CONSEGNA
Puoi riscrivere le righe dalla riga che contiene "These scripts and" fino alla riga che contiene "Annamari (Ari) Laurén.", entrambe comprese, sostituendo "manuscript" con "paper" e lasciando invariato tutto il resto?

RIGHE DI DATI
"""

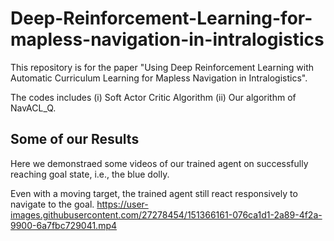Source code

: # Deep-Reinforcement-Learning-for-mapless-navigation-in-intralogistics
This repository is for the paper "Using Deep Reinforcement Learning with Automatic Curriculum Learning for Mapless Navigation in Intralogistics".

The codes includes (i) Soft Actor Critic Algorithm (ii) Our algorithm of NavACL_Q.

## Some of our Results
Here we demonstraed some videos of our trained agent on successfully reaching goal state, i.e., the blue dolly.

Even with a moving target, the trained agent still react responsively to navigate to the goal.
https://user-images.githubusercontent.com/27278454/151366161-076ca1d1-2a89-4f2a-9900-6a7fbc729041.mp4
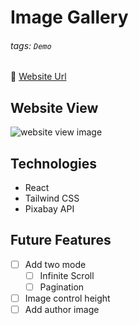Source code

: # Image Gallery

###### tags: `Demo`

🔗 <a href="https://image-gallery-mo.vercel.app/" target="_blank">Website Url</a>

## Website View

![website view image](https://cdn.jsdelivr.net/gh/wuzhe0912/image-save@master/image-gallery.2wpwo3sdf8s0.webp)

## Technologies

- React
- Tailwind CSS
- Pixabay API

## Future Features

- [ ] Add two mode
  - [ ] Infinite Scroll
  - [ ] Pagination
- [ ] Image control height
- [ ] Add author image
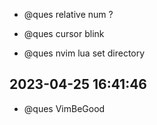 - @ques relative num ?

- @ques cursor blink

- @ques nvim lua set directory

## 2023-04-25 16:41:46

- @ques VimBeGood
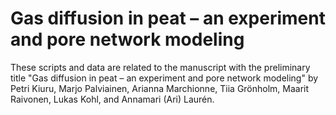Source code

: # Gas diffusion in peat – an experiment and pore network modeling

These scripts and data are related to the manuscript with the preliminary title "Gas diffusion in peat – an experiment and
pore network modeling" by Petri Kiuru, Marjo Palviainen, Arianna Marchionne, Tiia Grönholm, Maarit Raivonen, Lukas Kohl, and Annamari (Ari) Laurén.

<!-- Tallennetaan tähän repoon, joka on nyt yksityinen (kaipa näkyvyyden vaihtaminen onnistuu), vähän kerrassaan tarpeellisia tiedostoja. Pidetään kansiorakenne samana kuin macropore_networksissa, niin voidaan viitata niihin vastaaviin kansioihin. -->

"""
"""

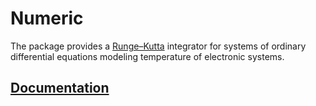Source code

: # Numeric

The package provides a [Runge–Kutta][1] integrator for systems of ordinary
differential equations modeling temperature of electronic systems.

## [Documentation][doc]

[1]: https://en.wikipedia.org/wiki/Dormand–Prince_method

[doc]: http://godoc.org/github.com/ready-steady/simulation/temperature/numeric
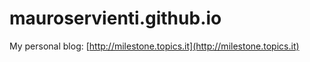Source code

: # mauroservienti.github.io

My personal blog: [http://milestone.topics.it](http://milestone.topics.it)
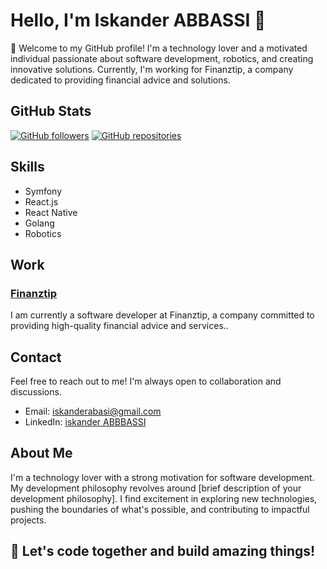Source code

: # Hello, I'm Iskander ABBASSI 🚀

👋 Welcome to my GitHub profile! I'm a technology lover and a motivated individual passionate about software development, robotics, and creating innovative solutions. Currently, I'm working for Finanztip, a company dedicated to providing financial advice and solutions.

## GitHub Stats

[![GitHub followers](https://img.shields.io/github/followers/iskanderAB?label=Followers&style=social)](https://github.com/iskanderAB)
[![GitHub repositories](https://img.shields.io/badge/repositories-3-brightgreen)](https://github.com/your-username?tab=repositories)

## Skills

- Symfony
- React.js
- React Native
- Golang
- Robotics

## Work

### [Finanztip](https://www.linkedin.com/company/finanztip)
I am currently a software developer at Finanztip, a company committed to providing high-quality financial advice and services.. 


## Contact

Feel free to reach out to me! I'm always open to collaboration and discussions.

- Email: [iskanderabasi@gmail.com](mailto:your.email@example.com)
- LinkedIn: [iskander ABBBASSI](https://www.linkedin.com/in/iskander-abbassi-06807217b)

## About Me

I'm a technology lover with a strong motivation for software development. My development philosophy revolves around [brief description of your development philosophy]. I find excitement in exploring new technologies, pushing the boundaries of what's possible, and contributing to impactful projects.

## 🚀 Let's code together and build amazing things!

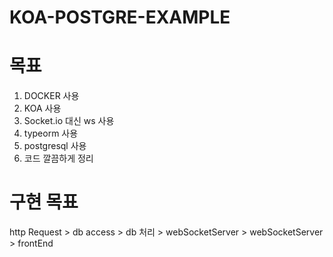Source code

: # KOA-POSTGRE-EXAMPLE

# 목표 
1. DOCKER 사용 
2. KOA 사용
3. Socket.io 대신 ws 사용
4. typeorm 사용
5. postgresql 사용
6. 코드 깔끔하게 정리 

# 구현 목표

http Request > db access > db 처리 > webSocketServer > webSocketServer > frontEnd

"""

RISPOSTA
These scripts and data are related to the paper with the preliminary title "Gas diffusion in peat – an experiment and
pore network modeling" by Petri Kiuru, Marjo Palviainen, Arianna Marchionne, Tiia Grönholm, Maarit Raivonen, Lukas Kohl, and Annamari (Ari) Laurén.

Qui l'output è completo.